● **Data extracted from a collection**:
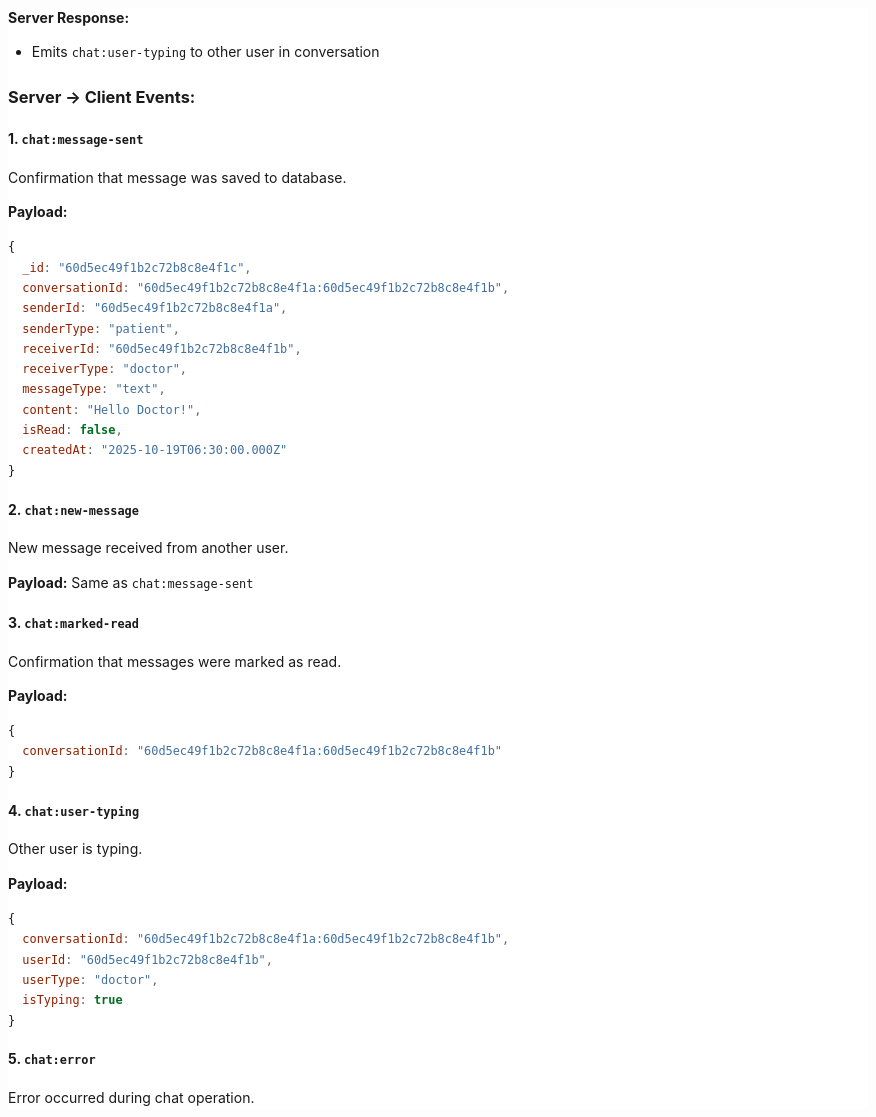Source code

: **Server Response:**
- Emits `chat:user-typing` to other user in conversation

### Server → Client Events:

#### 1. `chat:message-sent`
Confirmation that message was saved to database.

**Payload:**
```javascript
{
  _id: "60d5ec49f1b2c72b8c8e4f1c",
  conversationId: "60d5ec49f1b2c72b8c8e4f1a:60d5ec49f1b2c72b8c8e4f1b",
  senderId: "60d5ec49f1b2c72b8c8e4f1a",
  senderType: "patient",
  receiverId: "60d5ec49f1b2c72b8c8e4f1b",
  receiverType: "doctor",
  messageType: "text",
  content: "Hello Doctor!",
  isRead: false,
  createdAt: "2025-10-19T06:30:00.000Z"
}
```

#### 2. `chat:new-message`
New message received from another user.

**Payload:** Same as `chat:message-sent`

#### 3. `chat:marked-read`
Confirmation that messages were marked as read.

**Payload:**
```javascript
{
  conversationId: "60d5ec49f1b2c72b8c8e4f1a:60d5ec49f1b2c72b8c8e4f1b"
}
```

#### 4. `chat:user-typing`
Other user is typing.

**Payload:**
```javascript
{
  conversationId: "60d5ec49f1b2c72b8c8e4f1a:60d5ec49f1b2c72b8c8e4f1b",
  userId: "60d5ec49f1b2c72b8c8e4f1b",
  userType: "doctor",
  isTyping: true
}
```

#### 5. `chat:error`
Error occurred during chat operation.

● **What you have to do**:
Would you please return all lines of the data that include the word "chat"?

● **Task output**:
- Emits `chat:user-typing` to other user in conversation
#### 1. `chat:message-sent`
#### 2. `chat:new-message`
**Payload:** Same as `chat:message-sent`
#### 3. `chat:marked-read`
#### 4. `chat:user-typing`
#### 5. `chat:error`
Error occurred during chat operation.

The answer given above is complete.